The positive aspect of higher interest rates can be linked to their connection with annuity payout rates, as indicated in the chart above. In 2020, when rates were at or near record lows, a 65-year-old male with $100,000 could purchase a "life & 10 years certain" annuity, guaranteeing an income of approximately $450 per month for life. Today, however, that same $100,000 could secure a monthly income of about $620.
(These rates are provided by the ImmediateAnuities.com website. A "life & 10 years certain" annuity offers guaranteed lifetime income to the annuitant, with payments continuing to the annuitant's heirs for the remaining 10 years if the annuitant passes away within that period.)

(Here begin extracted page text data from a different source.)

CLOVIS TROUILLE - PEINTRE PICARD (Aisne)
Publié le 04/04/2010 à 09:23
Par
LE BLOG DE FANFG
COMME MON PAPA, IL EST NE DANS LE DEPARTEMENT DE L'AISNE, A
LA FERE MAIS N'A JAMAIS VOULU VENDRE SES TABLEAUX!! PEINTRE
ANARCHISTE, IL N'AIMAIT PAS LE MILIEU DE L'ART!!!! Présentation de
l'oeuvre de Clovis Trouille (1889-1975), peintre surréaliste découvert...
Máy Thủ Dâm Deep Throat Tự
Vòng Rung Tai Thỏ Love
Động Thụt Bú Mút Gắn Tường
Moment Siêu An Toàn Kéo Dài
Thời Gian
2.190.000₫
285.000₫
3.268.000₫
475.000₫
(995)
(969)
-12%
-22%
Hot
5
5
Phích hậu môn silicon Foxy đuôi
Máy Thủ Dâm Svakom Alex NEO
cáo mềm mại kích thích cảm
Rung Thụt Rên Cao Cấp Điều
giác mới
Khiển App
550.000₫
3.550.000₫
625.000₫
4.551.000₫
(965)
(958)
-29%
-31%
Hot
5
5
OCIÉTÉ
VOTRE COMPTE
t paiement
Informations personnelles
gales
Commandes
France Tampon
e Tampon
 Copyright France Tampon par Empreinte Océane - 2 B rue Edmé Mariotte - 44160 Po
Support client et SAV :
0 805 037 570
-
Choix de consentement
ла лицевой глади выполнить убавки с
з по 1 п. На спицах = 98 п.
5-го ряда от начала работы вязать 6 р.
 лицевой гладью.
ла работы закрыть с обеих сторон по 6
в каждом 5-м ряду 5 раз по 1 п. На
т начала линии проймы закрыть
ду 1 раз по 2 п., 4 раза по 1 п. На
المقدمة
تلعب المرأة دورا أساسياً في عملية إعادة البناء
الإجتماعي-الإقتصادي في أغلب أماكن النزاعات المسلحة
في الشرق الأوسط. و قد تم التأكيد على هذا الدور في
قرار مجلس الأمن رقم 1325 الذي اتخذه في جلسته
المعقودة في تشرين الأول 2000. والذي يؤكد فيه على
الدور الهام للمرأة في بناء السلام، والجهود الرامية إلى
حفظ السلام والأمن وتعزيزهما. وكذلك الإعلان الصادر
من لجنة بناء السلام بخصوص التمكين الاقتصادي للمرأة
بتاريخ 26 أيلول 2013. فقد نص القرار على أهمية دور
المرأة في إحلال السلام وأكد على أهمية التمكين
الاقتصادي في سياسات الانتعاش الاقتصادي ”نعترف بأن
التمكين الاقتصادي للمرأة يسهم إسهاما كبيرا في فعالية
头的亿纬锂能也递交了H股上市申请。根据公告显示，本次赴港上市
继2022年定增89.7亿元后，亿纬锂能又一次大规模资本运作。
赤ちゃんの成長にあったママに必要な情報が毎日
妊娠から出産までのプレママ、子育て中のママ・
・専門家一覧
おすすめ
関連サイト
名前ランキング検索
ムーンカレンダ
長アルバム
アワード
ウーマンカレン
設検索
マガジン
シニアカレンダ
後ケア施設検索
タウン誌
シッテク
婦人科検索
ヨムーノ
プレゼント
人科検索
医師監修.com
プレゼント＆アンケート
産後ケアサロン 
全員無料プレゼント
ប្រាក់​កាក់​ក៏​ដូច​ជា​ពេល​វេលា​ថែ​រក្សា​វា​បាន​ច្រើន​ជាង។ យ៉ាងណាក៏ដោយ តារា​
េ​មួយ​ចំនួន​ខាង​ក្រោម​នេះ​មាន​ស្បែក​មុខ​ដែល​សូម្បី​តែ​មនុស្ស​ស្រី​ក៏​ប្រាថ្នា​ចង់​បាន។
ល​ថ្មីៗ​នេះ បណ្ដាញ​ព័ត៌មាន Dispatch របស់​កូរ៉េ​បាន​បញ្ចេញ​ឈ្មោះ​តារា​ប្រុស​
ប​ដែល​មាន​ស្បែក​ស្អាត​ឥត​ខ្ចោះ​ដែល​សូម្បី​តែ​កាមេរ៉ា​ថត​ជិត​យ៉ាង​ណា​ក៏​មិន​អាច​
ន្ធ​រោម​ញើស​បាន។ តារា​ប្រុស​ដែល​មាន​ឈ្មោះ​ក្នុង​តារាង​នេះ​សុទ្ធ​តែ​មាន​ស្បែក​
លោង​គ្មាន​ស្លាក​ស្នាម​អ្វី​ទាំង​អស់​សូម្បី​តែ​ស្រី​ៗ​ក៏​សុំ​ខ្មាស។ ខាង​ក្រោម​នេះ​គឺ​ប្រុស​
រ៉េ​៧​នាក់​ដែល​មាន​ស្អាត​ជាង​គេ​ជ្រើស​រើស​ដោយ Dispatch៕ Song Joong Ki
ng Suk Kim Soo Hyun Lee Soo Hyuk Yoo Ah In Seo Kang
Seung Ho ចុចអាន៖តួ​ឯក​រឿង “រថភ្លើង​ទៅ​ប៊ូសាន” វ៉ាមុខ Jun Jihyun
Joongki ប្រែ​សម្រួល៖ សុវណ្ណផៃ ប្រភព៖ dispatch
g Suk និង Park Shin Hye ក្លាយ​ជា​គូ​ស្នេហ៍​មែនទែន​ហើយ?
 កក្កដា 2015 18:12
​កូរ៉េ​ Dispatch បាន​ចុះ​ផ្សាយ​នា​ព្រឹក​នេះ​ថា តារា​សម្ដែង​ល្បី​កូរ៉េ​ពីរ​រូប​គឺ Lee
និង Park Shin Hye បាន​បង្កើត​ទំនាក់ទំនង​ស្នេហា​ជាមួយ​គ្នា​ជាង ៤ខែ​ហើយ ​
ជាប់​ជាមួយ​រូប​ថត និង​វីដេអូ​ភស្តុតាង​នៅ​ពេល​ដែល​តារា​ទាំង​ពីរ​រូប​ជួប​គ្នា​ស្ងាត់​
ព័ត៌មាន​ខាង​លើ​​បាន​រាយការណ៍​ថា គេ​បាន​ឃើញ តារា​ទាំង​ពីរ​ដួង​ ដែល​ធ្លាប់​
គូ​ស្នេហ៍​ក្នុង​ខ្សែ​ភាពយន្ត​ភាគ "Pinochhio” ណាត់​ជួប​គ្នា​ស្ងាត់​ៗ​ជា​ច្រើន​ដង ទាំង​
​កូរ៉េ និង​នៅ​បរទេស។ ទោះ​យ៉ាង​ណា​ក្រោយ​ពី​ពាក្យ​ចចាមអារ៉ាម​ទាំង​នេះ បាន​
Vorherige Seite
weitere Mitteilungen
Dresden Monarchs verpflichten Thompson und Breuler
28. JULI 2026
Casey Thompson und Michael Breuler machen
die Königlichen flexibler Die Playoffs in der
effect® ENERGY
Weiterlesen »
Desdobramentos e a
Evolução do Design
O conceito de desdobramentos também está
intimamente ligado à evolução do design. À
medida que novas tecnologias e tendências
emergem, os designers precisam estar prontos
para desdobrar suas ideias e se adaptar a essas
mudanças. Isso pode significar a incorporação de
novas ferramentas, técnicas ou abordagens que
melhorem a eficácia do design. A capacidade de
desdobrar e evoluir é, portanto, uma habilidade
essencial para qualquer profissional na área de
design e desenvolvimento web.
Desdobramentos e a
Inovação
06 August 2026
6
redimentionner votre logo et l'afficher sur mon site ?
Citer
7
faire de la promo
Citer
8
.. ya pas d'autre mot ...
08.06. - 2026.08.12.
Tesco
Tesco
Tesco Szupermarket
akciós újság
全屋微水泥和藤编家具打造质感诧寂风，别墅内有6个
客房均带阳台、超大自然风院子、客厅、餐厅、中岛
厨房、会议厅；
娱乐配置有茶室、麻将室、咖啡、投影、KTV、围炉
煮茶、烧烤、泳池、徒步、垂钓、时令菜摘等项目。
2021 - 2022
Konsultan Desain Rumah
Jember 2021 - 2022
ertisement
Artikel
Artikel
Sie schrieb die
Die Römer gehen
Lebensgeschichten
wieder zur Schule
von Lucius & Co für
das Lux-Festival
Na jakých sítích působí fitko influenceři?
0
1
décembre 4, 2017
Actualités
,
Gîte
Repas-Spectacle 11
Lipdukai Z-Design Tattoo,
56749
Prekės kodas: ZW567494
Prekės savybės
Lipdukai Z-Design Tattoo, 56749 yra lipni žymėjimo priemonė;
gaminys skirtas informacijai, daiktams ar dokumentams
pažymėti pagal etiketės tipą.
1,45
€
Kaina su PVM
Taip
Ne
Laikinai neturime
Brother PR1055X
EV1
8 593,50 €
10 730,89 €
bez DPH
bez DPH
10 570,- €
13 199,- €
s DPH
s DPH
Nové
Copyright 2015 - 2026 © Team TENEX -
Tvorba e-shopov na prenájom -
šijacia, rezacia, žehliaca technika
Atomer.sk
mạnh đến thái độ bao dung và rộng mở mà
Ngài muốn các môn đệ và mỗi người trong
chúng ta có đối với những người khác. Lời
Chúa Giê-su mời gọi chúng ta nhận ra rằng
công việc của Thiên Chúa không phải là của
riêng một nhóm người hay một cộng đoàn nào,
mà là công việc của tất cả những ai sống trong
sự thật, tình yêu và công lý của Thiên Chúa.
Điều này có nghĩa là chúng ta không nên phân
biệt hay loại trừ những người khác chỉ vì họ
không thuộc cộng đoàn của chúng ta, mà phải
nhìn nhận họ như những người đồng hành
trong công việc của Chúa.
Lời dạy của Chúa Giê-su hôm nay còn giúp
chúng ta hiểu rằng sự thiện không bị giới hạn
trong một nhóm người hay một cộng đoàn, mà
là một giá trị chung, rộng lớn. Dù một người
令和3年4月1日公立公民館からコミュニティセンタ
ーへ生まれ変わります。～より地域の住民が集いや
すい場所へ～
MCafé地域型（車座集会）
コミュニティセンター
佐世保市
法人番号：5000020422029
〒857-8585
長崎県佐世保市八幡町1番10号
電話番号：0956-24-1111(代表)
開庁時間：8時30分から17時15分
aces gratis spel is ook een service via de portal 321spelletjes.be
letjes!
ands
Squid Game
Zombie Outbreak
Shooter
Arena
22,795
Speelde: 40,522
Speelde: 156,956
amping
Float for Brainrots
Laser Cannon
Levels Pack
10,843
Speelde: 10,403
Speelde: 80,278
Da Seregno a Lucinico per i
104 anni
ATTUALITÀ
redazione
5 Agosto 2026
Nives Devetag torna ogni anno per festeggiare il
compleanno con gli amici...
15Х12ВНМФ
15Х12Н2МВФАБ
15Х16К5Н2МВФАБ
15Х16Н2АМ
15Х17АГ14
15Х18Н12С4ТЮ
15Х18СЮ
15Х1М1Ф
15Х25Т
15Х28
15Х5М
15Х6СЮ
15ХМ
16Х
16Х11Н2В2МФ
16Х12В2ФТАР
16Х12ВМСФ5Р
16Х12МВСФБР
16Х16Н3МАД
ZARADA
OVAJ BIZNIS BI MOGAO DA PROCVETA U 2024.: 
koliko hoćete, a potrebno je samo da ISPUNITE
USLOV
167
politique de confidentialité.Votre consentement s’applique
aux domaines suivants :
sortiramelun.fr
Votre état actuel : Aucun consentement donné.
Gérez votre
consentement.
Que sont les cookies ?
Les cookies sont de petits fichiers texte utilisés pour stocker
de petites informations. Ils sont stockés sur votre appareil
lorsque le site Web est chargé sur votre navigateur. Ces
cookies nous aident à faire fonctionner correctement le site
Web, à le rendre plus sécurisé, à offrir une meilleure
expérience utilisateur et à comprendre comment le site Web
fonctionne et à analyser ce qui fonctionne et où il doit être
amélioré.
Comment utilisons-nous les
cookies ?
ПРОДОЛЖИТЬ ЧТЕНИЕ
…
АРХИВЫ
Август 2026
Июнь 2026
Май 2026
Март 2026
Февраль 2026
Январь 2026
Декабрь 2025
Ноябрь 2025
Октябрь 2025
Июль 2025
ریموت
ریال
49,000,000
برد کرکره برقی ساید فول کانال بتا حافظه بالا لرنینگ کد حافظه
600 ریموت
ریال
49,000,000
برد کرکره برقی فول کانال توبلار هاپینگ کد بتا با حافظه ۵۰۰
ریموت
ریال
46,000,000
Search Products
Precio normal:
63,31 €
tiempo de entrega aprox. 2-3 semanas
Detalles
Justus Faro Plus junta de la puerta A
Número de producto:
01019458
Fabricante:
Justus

In essence, even though bond investors currently have fewer dollars than they did three years ago, those dollars have greater purchasing power. Depending on the type of bonds they invested in, some investors might even be in a better financial position today.
For instance, consider an investor who held the Vanguard Total Bond Market Index Fund ETF. This ETF aims to track the performance of a broad, market-weighted bond index. An initial $100,000 investment in this ETF three years ago may have decreased in value to about $84,000 today. Nonetheless, this reduced amount could still secure a guaranteed monthly payment of approximately $525, which is higher than the $450 monthly payment available three years ago.
This perspective provides a fresh outlook for bond investors who long for a return to the era of low interest rates. While their bond holdings would undoubtedly appreciate in such a scenario, it's quite likely that the annuity payout they could purchase with the increased amount would be lower.